September 12, 1775
Put 50 fine bunches of grapes in crape bags to secure them from wasps.
Put 50 fine bunches of grapes in crape bags to secure them from wasps.
Much barley abroad, most of it standing: what is cut lies in a sad way. Hop-picking becomes interrupted: hops become brown.
Wasps somewhat abated. The day & night insects occupy the annuals alternatelly: the papilios, muscae, & apes are succeeded at the close of the day by phalanae, earwigs, woodlice, etc. My tallest beech measures in girth at least three feet from the ground six feet & four inches. It grows at the S.E. end of Sparrow’s hanger, & appears to be upwards of 70 feet high.
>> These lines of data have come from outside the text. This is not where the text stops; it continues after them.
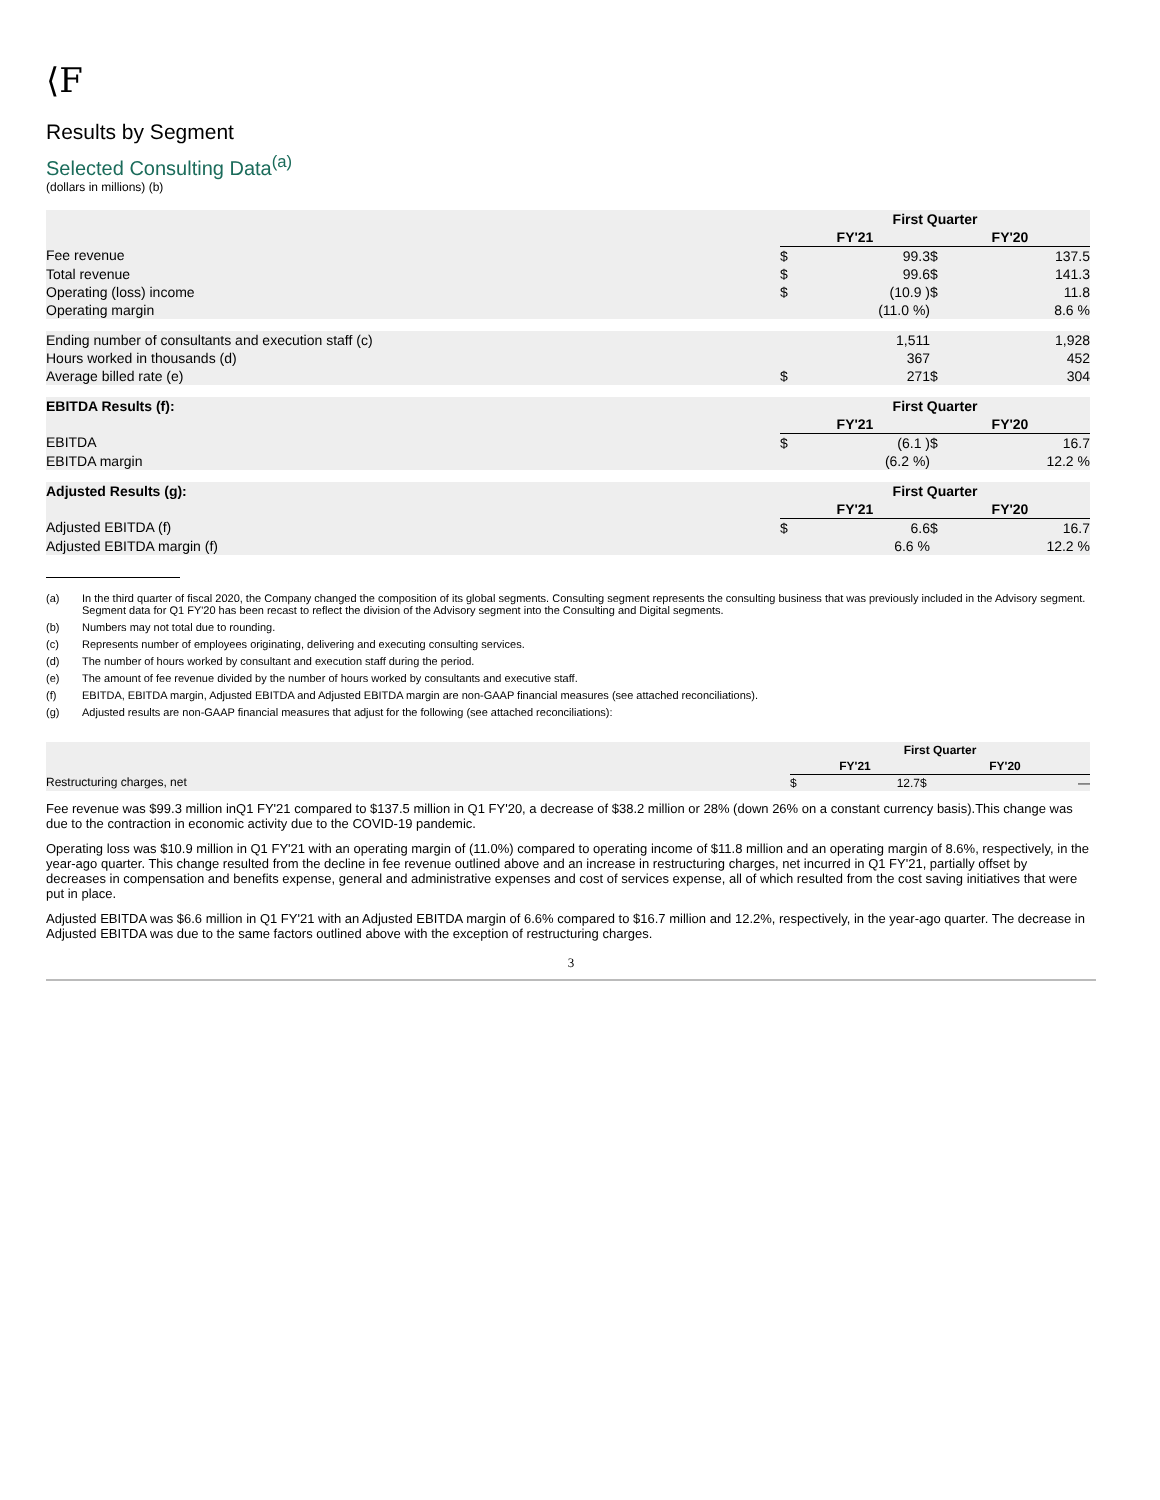⟨F
Results by Segment
Selected Consulting Data<sup>(a)</sup>
(dollars in millions) (b)
| | First Quarter | | | |
| | FY'21 | | FY'20 | |
| Fee revenue | $ | 99.3 | $ | 137.5 |
| Total revenue | $ | 99.6 | $ | 141.3 |
| Operating (loss) income | $ | (10.9 ) | $ | 11.8 |
| Operating margin | | (11.0 %) | | 8.6 % |
| Ending number of consultants and execution staff (c) | | 1,511 | | 1,928 |
| Hours worked in thousands (d) | | 367 | | 452 |
| Average billed rate (e) | $ | 271 | $ | 304 |
| EBITDA Results (f): | First Quarter | | | |
| | FY'21 | | FY'20 | |
| EBITDA | $ | (6.1 ) | $ | 16.7 |
| EBITDA margin | | (6.2 %) | | 12.2 % |
| Adjusted Results (g): | First Quarter | | | |
| | FY'21 | | FY'20 | |
| Adjusted EBITDA (f) | $ | 6.6 | $ | 16.7 |
| Adjusted EBITDA margin (f) | | 6.6 % | | 12.2 % |
(a) In the third quarter of fiscal 2020, the Company changed the composition of its global segments. Consulting segment represents the consulting business that was previously included in the Advisory segment. Segment data for Q1 FY'20 has been recast to reflect the division of the Advisory segment into the Consulting and Digital segments.
(b) Numbers may not total due to rounding.
(c) Represents number of employees originating, delivering and executing consulting services.
(d) The number of hours worked by consultant and execution staff during the period.
(e) The amount of fee revenue divided by the number of hours worked by consultants and executive staff.
(f) EBITDA, EBITDA margin, Adjusted EBITDA and Adjusted EBITDA margin are non-GAAP financial measures (see attached reconciliations).
(g) Adjusted results are non-GAAP financial measures that adjust for the following (see attached reconciliations):
| | First Quarter | | | |
| | FY'21 | | FY'20 | |
| Restructuring charges, net | $ | 12.7 | $ | — |
Fee revenue was $99.3 million inQ1 FY'21 compared to $137.5 million in Q1 FY'20, a decrease of $38.2 million or 28% (down 26% on a constant currency basis).This change was due to the contraction in economic activity due to the COVID-19 pandemic.
Operating loss was $10.9 million in Q1 FY'21 with an operating margin of (11.0%) compared to operating income of $11.8 million and an operating margin of 8.6%, respectively, in the year-ago quarter. This change resulted from the decline in fee revenue outlined above and an increase in restructuring charges, net incurred in Q1 FY'21, partially offset by decreases in compensation and benefits expense, general and administrative expenses and cost of services expense, all of which resulted from the cost saving initiatives that were put in place.
Adjusted EBITDA was $6.6 million in Q1 FY'21 with an Adjusted EBITDA margin of 6.6% compared to $16.7 million and 12.2%, respectively, in the year-ago quarter. The decrease in Adjusted EBITDA was due to the same factors outlined above with the exception of restructuring charges.
3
Wasps abound, & mangle the graps: we have, I should think, destroyed 50000.
In the dusk of the evening when beetles begin to buz, partridges begin to call; these two circumstances are exactly coincident.
Wasps abound not only in neighbourhoods, but in lone fields, & woods; how satisfied there?
Grey, spitting, bright & sultry, distant lightening. Wasps swarm.
Linnets congregate. Wasps swarm about the Grapes, tho’ so many nests have been destroyed.
Great rain. Hops sadly washed. Destroyed the 26th wasps-nest, a vast colony.
Gathered first grapes: they look well; & are large; but not highly flavoured yet. Sad hop-picking: a large crop in this district. Barley in the suds.